The extraordinary late Renaissance which saw with Copernicus revised theories of the cosmos and the entry of Columbus into the New World, also saw with Vesalius the exploration of the microcosm of man's body. Demonstrating the uncharted territory of the body in newly-devised anatomy theatres was immensely prestigious to the institutions, cities. and countries which provided them. They were necessary too for the proper instruction of surgeons and to satisfy the new curiosity of the educated public.

The Company's anatomy theatre, presented in opulent Palladian manner and oval in form, made a bold and dramatic statement. Designed by the King's Architect, Inigo Jones, and opened in 1638, it was only the third such purpose-built structure in W. Europe, following Padua (1594) and Leiden (1597).

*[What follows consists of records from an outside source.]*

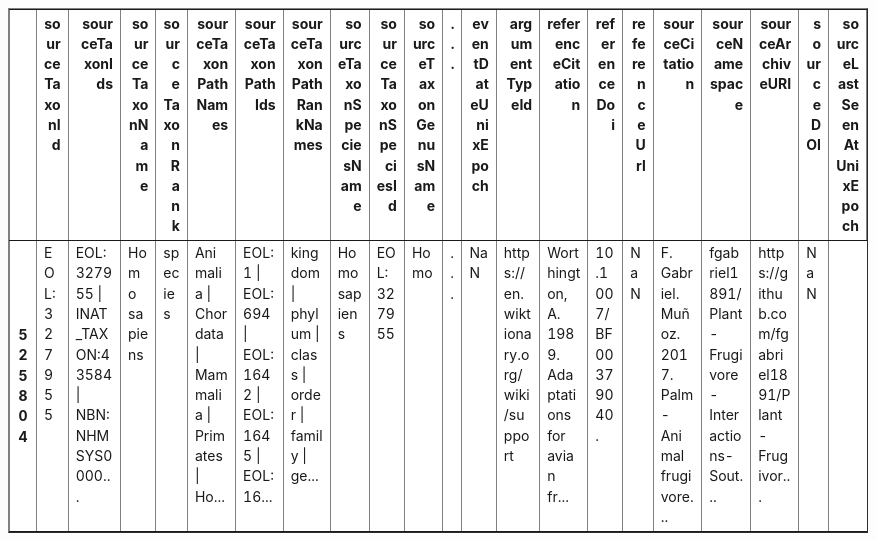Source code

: 
<div>
<style scoped>
    .dataframe tbody tr th:only-of-type {
        vertical-align: middle;
    }

    .dataframe tbody tr th {
        vertical-align: top;
    }

    .dataframe thead th {
        text-align: right;
    }
</style>
<table border="1" class="dataframe">
  <thead>
    <tr style="text-align: right;">
      <th></th>
      <th>sourceTaxonId</th>
      <th>sourceTaxonIds</th>
      <th>sourceTaxonName</th>
      <th>sourceTaxonRank</th>
      <th>sourceTaxonPathNames</th>
      <th>sourceTaxonPathIds</th>
      <th>sourceTaxonPathRankNames</th>
      <th>sourceTaxonSpeciesName</th>
      <th>sourceTaxonSpeciesId</th>
      <th>sourceTaxonGenusName</th>
      <th>...</th>
      <th>eventDateUnixEpoch</th>
      <th>argumentTypeId</th>
      <th>referenceCitation</th>
      <th>referenceDoi</th>
      <th>referenceUrl</th>
      <th>sourceCitation</th>
      <th>sourceNamespace</th>
      <th>sourceArchiveURI</th>
      <th>sourceDOI</th>
      <th>sourceLastSeenAtUnixEpoch</th>
    </tr>
  </thead>
  <tbody>
    <tr>
      <th>525804</th>
      <td>EOL:327955</td>
      <td>EOL:327955 | INAT_TAXON:43584 | NBN:NHMSYS0000...</td>
      <td>Homo sapiens</td>
      <td>species</td>
      <td>Animalia | Chordata | Mammalia | Primates | Ho...</td>
      <td>EOL:1 | EOL:694 | EOL:1642 | EOL:1645 | EOL:16...</td>
      <td>kingdom | phylum | class | order | family | ge...</td>
      <td>Homo sapiens</td>
      <td>EOL:327955</td>
      <td>Homo</td>
      <td>...</td>
      <td>NaN</td>
      <td>https://en.wiktionary.org/wiki/support</td>
      <td>Worthington, A. 1989. Adaptations for avian fr...</td>
      <td>10.1007/BF00379040.</td>
      <td>NaN</td>
      <td>F. Gabriel. Muñoz. 2017. Palm-Animal frugivore...</td>
      <td>fgabriel1891/Plant-Frugivore-Interactions-Sout...</td>
      <td>https://github.com/fgabriel1891/Plant-Frugivor...</td>
      <td>NaN</td>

Serving its purpose well for a century until the surgeons' departure from the Company in 1745, it became redundant and was demolished in 1784 - an irreplaceable loss to English architecture.

Prime among senior members of the Company engaged in early anatomical teaching was Thomas Vicary [1490-1562], Chief Surgeon to Henry VIII, and Master of the new Barber-Surgeons' Company in 1541, who established the formal teaching of anatomy at the Hall.

The first designated Reader in Anatomy (1546) was the pre-eminent John Caius, re-founder of Gonville and Caius College, Cambridge. The sixth Reader (1581), John Banester, like Caius both physician and anatomist, and highly influential in the training of surgeons at this period, is shown here conducting a public visceral lecture at the Hall in 1581, but without benefit of the clear sight-lines afforded by the Inigo Jones theatre of 1638.